Human pose keypoint data:

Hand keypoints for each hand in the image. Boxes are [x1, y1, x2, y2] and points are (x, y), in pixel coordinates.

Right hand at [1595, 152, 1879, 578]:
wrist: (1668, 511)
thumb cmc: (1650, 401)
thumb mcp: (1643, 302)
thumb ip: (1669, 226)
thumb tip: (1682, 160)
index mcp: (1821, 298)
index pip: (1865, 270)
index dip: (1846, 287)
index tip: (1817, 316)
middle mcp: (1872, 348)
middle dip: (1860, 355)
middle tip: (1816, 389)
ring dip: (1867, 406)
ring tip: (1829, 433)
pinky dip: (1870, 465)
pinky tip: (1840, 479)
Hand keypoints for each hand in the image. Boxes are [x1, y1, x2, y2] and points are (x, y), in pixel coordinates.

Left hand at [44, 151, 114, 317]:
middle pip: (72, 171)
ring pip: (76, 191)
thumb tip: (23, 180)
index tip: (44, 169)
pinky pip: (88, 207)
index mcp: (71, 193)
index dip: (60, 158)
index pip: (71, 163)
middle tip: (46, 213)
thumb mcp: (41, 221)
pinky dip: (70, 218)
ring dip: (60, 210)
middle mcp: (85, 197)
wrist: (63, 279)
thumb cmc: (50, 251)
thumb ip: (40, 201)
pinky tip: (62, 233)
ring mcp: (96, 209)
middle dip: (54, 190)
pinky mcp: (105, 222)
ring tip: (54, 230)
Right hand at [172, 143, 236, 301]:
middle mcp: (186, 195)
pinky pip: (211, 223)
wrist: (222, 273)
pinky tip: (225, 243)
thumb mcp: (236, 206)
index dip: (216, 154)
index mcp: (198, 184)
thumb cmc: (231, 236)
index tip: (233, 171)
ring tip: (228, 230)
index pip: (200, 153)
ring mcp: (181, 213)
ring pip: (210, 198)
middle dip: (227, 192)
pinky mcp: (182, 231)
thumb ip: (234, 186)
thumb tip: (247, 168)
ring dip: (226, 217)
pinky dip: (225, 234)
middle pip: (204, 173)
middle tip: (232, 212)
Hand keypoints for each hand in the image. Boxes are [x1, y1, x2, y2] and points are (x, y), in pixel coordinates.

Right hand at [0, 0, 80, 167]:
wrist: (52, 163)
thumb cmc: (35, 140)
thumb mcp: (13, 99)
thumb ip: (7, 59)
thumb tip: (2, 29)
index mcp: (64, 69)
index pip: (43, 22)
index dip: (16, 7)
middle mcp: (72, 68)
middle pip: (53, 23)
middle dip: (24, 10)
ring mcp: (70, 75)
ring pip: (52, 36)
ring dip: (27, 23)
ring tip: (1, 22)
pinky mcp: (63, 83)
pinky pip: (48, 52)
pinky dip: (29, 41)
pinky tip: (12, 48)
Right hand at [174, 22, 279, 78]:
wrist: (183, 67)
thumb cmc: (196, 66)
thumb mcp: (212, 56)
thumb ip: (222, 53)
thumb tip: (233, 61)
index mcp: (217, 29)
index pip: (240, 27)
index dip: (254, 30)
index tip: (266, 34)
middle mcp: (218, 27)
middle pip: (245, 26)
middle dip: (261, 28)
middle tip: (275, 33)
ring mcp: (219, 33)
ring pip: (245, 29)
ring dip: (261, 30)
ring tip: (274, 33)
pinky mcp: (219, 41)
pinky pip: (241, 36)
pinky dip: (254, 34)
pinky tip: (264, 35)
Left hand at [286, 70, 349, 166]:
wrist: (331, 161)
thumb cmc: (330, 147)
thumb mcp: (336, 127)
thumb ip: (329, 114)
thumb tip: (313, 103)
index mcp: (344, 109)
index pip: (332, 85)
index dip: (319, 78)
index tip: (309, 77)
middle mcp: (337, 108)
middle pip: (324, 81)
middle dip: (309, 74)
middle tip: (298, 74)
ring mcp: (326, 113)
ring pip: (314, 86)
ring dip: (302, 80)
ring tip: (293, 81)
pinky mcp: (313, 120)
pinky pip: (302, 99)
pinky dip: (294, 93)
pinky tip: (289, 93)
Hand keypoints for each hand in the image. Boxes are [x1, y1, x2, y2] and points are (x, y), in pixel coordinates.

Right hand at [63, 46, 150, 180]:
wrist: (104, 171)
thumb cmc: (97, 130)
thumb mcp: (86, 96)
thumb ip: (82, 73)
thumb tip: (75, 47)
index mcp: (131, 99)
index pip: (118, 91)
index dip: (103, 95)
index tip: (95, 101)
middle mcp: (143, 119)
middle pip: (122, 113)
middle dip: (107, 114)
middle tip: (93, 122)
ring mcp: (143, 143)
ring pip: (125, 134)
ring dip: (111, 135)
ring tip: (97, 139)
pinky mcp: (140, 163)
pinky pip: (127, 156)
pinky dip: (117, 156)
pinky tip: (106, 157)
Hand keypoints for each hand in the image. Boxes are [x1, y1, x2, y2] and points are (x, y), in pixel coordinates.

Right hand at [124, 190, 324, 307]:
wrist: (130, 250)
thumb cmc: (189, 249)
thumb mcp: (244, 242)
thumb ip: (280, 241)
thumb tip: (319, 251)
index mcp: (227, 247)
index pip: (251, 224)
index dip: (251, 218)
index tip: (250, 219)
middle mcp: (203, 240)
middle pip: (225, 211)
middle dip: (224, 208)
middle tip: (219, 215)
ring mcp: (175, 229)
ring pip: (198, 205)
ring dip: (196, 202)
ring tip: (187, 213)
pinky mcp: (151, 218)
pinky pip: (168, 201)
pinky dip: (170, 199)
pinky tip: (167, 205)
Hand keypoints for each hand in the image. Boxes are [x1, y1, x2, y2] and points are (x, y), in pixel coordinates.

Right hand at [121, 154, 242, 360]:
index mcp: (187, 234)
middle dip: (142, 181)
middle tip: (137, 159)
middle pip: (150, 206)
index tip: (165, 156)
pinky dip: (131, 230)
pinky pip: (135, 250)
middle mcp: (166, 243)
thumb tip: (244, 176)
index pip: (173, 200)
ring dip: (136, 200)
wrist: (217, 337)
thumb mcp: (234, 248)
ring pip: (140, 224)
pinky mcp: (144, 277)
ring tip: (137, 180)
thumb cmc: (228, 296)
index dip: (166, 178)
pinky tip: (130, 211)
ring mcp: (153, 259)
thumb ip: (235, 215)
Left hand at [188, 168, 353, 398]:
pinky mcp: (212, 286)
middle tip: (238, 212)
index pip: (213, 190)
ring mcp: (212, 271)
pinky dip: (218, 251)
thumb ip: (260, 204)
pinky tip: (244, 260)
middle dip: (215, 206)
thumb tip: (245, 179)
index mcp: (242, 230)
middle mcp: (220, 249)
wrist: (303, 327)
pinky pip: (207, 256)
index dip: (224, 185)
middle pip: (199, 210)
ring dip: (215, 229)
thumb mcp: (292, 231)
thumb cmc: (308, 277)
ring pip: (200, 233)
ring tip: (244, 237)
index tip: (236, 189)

*Exercise aim*
Would you output, unchanged, each line from the start of the records to the line that holds "pinky tip: (1840, 479)", both included and nothing else?

*Output below*
Hand keypoints for each hand in the image. Boxes are [x1, y1, x2, y2] and points are (x, y), in pixel coordinates.

Right hand at [1595, 152, 1879, 578]:
wrist: (1668, 511)
thumb cmc: (1650, 401)
thumb mcp: (1643, 302)
thumb ip: (1669, 226)
thumb tip: (1682, 160)
index mcp: (1821, 298)
index pip: (1865, 270)
index dip: (1846, 287)
index tip: (1817, 316)
middle mcp: (1872, 348)
middle dip: (1860, 355)
middle tip: (1816, 389)
ring dip: (1867, 406)
ring tip: (1829, 433)
pinky dip: (1870, 465)
pinky tip: (1840, 479)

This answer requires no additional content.